Delhaize held its first strategic engagement forum on corporate responsibility last June. The idea is to discuss the challenges and opportunities for its corporate responsibility strategy with key external opinion leaders. Among the gathering, which focused on environmental issues, were representatives from the Carbon Trust, WWF, the Rainforest Alliance and the UN World Food Programme. Delhaize is to hold a second forum in Brussels this autumn. It has also placed emphasis on “pre-competitive” collaboration with competitors through organisations such as the Food Marketing Institute and the Consumer Goods Forum, Hellstedt adds.
But as it faces the considerable challenge of first measuring and then reducing social and environmental impacts across its entire supply chain, it is liaison with suppliers which is arguably most crucial.

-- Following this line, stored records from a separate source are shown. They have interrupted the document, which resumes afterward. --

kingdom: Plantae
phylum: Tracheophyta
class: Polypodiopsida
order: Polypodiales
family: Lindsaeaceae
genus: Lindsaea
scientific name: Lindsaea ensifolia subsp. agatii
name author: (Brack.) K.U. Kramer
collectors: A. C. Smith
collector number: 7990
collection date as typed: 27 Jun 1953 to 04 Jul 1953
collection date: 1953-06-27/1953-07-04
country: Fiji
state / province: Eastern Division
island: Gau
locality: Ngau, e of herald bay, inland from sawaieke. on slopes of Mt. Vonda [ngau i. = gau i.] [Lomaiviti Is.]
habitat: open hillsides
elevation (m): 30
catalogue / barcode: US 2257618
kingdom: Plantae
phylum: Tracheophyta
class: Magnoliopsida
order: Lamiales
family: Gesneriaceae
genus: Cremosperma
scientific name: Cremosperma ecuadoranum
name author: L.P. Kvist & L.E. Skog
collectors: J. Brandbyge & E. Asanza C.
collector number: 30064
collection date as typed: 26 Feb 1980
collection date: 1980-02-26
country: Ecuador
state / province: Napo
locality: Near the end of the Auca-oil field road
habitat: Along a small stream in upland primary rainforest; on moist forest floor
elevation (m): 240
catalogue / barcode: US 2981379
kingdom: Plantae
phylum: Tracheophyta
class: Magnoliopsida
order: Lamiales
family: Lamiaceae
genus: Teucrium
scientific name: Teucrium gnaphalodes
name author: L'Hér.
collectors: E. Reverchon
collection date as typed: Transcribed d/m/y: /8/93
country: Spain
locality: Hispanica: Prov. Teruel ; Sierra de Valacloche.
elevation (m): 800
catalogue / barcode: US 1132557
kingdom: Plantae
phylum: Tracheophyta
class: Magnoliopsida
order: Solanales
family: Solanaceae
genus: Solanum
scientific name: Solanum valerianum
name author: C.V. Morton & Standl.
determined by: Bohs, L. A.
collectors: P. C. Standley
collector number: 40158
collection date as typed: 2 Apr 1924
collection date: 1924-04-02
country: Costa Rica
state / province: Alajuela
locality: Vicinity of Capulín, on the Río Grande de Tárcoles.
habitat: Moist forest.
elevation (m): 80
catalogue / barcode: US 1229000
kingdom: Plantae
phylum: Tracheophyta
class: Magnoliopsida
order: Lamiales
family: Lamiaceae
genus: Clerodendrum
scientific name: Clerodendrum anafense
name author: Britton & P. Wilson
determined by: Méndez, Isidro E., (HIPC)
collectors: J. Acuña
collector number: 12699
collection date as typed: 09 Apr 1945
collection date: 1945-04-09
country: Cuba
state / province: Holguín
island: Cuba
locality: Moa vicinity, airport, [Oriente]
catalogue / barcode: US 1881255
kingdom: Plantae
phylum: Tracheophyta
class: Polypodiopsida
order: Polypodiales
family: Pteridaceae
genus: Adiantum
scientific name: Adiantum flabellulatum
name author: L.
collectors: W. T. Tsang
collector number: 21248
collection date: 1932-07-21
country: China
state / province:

Unlike the event last year, there will be supplier representation at the autumn forum. “Part of the reason we’re bringing suppliers in this fall is because we recognise that some of our suppliers are very advanced in their sustainability work,” Hellstedt says. “They’re doing great stuff, working back through their supply chains to cut out waste, to cut out energy use, to reduce emissions. So we admire what they’re doing and we really feel that we can learn a lot from them. And with our knowledge from the customer side, we have something to offer to them as well, so we think it is quite a strong partnership.”
Hellstedt adds that the sustainability challenge is “changing the way we do business, bringing social and environmental impacts into the conversations we have with our suppliers and building expectations around [those] impacts into our relationship with suppliers.”
For a retailer, sustainability work does not only involve looking back down the supply chain. Just as with quality control, a retailer has to be a badge of assurance for customers. Hellstedt explains that this responsibility to provide all the relevant information on sustainability criteria is perhaps the biggest challenge. “All retailers are struggling with it. The sustainability world is evolving very rapidly and there are a lot of unanswered questions.”
But if the quest for knowledge is central, it can only be fostered by the emphasis on collaboration and dialogue to which Delhaize aspires. In its mission statement the company says: “We are connected with our colleagues across the group. We learn, we grow talent and we innovate”. And it is that ethos which Hellstedt is clearly keen to see reflected in the company’s approach to sustainability.